Walhasil, RUU menjadi jabang bayi legislasi yang sarat dengan transaksi titipan-titipan pasal antara berbagai kekuatan, termasuk kekuatan pencari rente. Ini tentu bertolak belakang dengan fitrah anggota DPR yang identik dengan usaha-usaha menjembatani kepentingan rakyat.

Jangan disalahkan kalau ada persepsi yang berkembang bahwa DPR periode 2019-2024 merupakan parlemen yang manut pada kekuasaan pemerintah.

Sebagai contoh, ada revisi Undang-Undang Komisi Pemberantasan Korupsi (UU KPK) Nomor 30 Tahun 2003 menjadi UU Nomor 19 Tahun 2019 yang penuh drama dan kontroversi.

Undang-undang tersebut tetap berlaku setelah aksi protes marak dilakukan berbagai kalangan karena DPR dinilai tidak mendengar masukan publik. Mahkamah Konstitusi (MK) pun memutuskan menolak permohonan uji materi atau judicial review terhadap UU KPK yang diajukan Tim Advokasi UU KPK.

Pada bagian lain, Undang-undang Nomor 3 Tahun 2020 tentang Pertambangan Mineral dan Batubara (UU Minerba) juga menggambarkan betapa DPR tidak berdaya berhadapan dengan pemerintah.

BACA JUGA:  Percepat Elektrifikasi Nasional, Mukhtarudin Dukung PMN Untuk Program Listrik Desa

Karena itulah melemahnya kekuatan DPR sebagai kekuatan penyeimbang di parlemen, yang menjadi indikator utama kemunduran demokrasi, terus mendapat sorotan publik.

DPR Baru, Harapan Baru

Bagaimanapun juga, sorotan maupun kritikan masyarakat yang dilontarkan terhadap DPR seharusnya menjadi penyemangat bagi para anggota DPR yang akan dilantik nantinya.

Kritik tersebut menjadi “pekerjaan rumah” yang serius bagi seluruh anggota DPR.
Akan tetapi, dibutuhkan penyelesaian agar dapat segera memulihkan kembali kepercayaan publik bahwa DPR adalah Dewan Perwakilan Rakyat, bukan Dewan Pengkhianat Rakyat.
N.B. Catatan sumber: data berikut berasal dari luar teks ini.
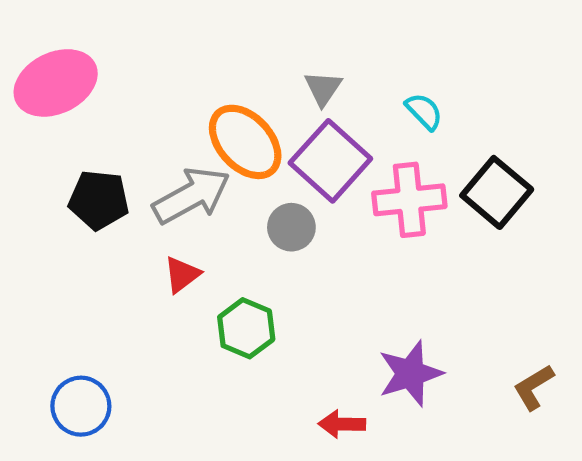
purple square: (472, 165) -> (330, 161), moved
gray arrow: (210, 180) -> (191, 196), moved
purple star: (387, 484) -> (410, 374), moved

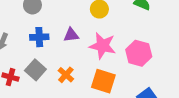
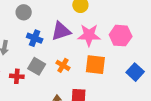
purple triangle: (71, 35) -> (61, 31), size x1.5
blue cross: (39, 37) -> (35, 38), turned 35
Salah satunya adalah bagaimana mereka berpegang pada sumpah jabatan anggota DPR yang disampaikannya ketika prosesi pelantikan.

Mereka bersumpah akan menjalankan kewajiban dan bekerja dengan bersungguh-sungguh demi tegaknya kehidupan demokrasi. Mereka juga wajib mengutamakan kepentingan bangsa dan negara daripada kepentingan pribadi. Sumpah jabatan di atas merupakan bentuk dari janji politik.

Suatu ucapan yang menyatakan kesediaan dan kesanggupan untuk mewujudkan kepentingan umum. Karena itu, dibutuhkan usaha yang konsisten. Yaitu, kemantapan dan keselarasan antara hati, pikiran dan perilaku dengan penegakan kehidupan demokrasi dan selalu memperjuangkan aspirasi rakyat.

Hanya dengan konsisten pada janji politik, anggota DPR akan memiliki imun dari segala godaan hasrat nonpolitik, yakni keinginan dan harapan hanya untuk merengkuh keuntungan sebesar-besarnya bagi pribadi, keluarga dan golongan.

Demikian juga dengan konsisten melaksanakan janji politik, untuk itu saya berharap anggota DPR RI periode 2024-2029 ini harus benar-benar menjadi wakil rakyat yang sejati, tidak akan tergoda dan mudah berpaling menjadi wakil golongan tertentu, terutama golongan kapitalisme.